Trotzdem fallen jetzt alle aus den Wolken… Die Zeitung wünscht sich für die Automobilindustrie einen ebenso nachhaltigen Effekt, wie die zahlreichen Skandale für die Lebensmittelindustrie. Die haben die Verbraucher wesentlich kritischer gemacht und die alternative Bioproduktion beflügelt.
China heuchlerisch
La Libre Belgique befasst sich mit den 17 Zielen der UNO-Staaten, um Armut und Hunger in der Welt bis 2030 zu beseitigen. China will dazu zwei Milliarden Dollar in einen Hilfsfonds für besonders arme Länder einzahlen. Die Zeitung fordert China aber auf, genauso konsequent für die Menschenrechte einzutreten. Anderen Ländern Geld für ihre Entwicklung zu zahlen, während in Peking Menschenrechtler weggesperrt werden, findet das Blatt heuchlerisch.
Sagan zu stark
Fast alle Zeitungen haben den neuen Radweltmeister Peter Sagan auf ihrer Titelseite. Bei der Straßen-WM im amerikanischen Richmond hat der bärenstarke Slowake sich durchgesetzt, schreibt De Standaard. Die starken Belgier hatten am Ende keine Chance gegen Superstar Sagan, fasst L'Avenir das Rennen zusammen.
Segen für Smartphones
Zu einer sakralen Handlung neuer Art ist es am Sonntag im Marienwallfahrtsort Beauraing gekommen. Kurz vor dem Ende der Messe haben die beiden Priester die Gläubigen aufgefordert, ihre Smartphones und Tabletts hoch zu halten. Anschließend sind die Geistlichen durch die Reihen gezogen und haben die Geräte mit Weihwasser gesegnet. Begründung: Smartphones böten neue Möglichkeiten, seinen Glauben zu leben.

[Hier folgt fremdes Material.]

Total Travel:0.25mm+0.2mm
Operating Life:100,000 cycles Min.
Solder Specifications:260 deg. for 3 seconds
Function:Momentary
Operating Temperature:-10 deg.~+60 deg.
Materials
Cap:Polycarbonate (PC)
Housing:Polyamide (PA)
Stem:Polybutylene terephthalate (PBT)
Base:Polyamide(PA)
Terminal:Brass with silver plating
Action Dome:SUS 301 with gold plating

ak - Bild: Gerard Julien (afp)
Die Kirche demontiert sich selbst. Nachdem der Papst als oberster Hirte dem "Klimawandel" den Kampf angesagt hat, segnen seine Mitarbeiter mobile phones.
Die Gesellschaft ist auf bestem Wege, in weiten Bereichen des Lebens "Verstand" gegen "Glauben" einzutauschen.